Unofficial-Pix2seq: A Language Modeling Framework for Object Detection
Unofficial implementation of Pix2SEQ. Please use this code with causion. Many implemtation details are not following original paper and significantly simplified.
Aim
This project aims for a step by step replication of Pix2Seq starting from DETR codebase.
Step 1
Starting from DETR, we add bounding box quantization over normalized coordinate, sequence generator from normalized coordinate, auto-regressive decoder and training code for Pix2SEQ.
How to use?
Install packages following original DETR and command line is same as DETR.
By setting image size to 512, each epoch takes 3 minutes on 8 A100 GPU.
python -m torch.distributed.launch --nproc_per_node=8 --use_env main.py --coco_path ../../data/coco/
Released at 8pm, 26th, Seq
Problem to be solved : 1) better logging 2) correct padding, end of sentence, start of sentence token 3) efficient padding 4) better organization of code 5) fixed order of bounding box 6) shared dictionary between position and category
Released at 10pm, 26th, Seq
Problem to be solved: 1) better organization of code 2) fixed order of bounding box
Step 2
Finish inference code of pix2seq and report performance on object detection benchmark. Note that we are going to write an inefficent greedy decoding. The progress can be significantly accelerated by following cache previous state in Fairseq. The quality can be improved by nucleus sampling and beam search.
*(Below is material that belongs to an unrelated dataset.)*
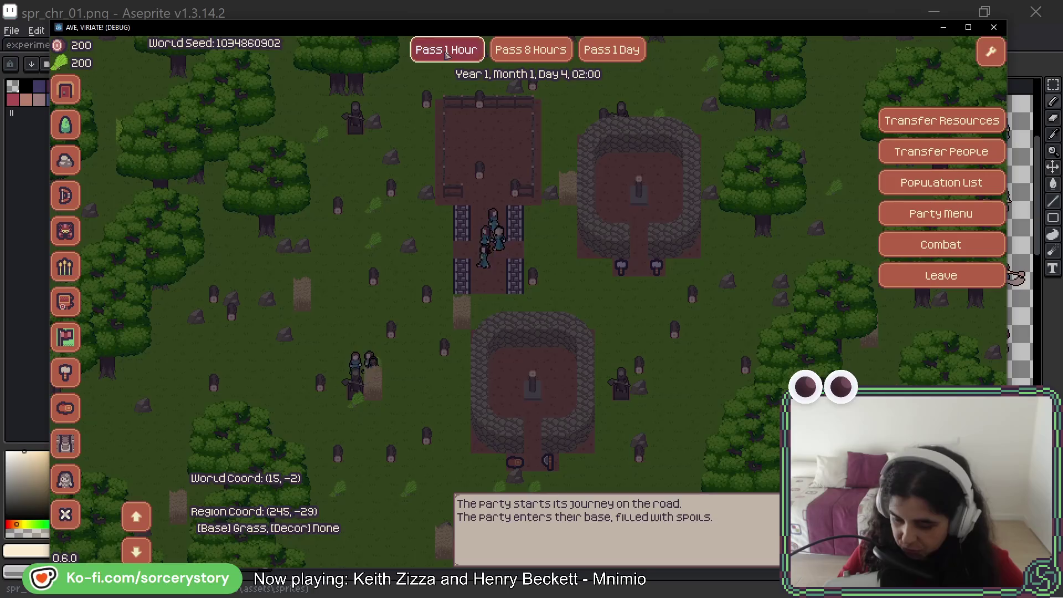
click(446, 51)
click(446, 51)
click(445, 50)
We leave these complex but engineering tricks for future implementation and keep the project as simple as possible for understanding language modeling object detection.
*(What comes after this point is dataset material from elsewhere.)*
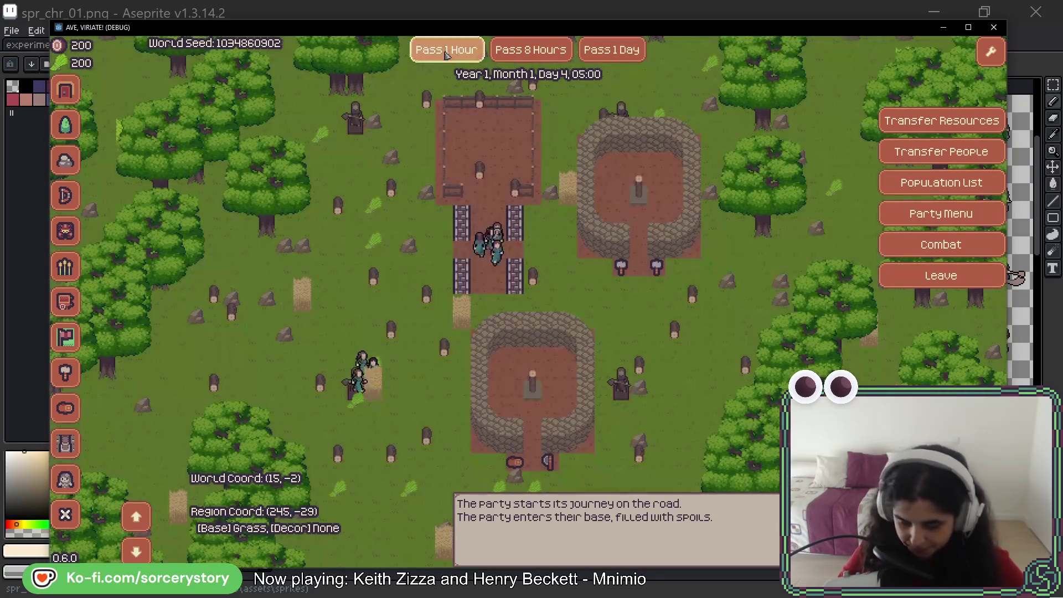
click(446, 51)
click(445, 51)
click(446, 51)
python -m torch.distributed.launch --nproc_per_node=8 --use_env main.py --coco_path ../../data/coco/ --eval --resume checkpoint.pth --batch_size 4
After 30 epoches training, our replication of pix2seq can achieve 12.1 mAP on MSCOCO. Image resolution 512 for fast training.
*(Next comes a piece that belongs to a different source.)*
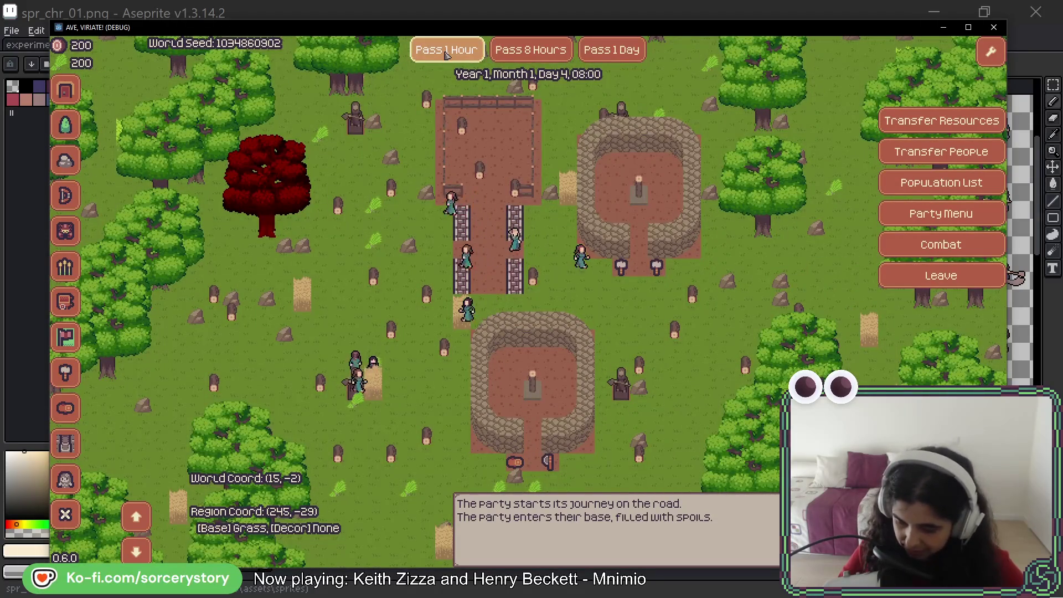
click(446, 51)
COCO bbox detection val5k evaluation with maximum 25 boundingx box predictions (Original paper 100 bounding box):
IoU metric: bbox
Average Precision (AP) @[ IoU=0.50:0.95 | area= all | maxDets=100 ] = 0.121
Average Precision (AP) @[ IoU=0.50 | area= all | maxDets=100 ] = 0.239
Average Precision (AP) @[ IoU=0.75 | area= all | maxDets=100 ] = 0.107
Average Precision (AP) @[ IoU=0.50:0.95 | area= small | maxDets=100 ] = 0.007
Average Precision (AP) @[ IoU=0.50:0.95 | area=medium | maxDets=100 ] = 0.091
Average Precision (AP) @[ IoU=0.50:0.95 | area= large | maxDets=100 ] = 0.267
Average Recall (AR) @[ IoU=0.50:0.95 | area= all | maxDets= 1 ] = 0.144
Average Recall (AR) @[ IoU=0.50:0.95 | area= all | maxDets= 10 ] = 0.166
Average Recall (AR) @[ IoU=0.50:0.95 | area= all | maxDets=100 ] = 0.166
Average Recall (AR) @[ IoU=0.50:0.95 | area= small | maxDets=100 ] = 0.011
Average Recall (AR) @[ IoU=0.50:0.95 | area=medium | maxDets=100 ] = 0.128
Average Recall (AR) @[ IoU=0.50:0.95 | area= large | maxDets=100 ] = 0.350
After 107 epoches training, our replication of pix2seq can achieve 17.9 mAP on MSCOCO. Image resolution 512 for fast training. Checkpoint can be downloaded at here.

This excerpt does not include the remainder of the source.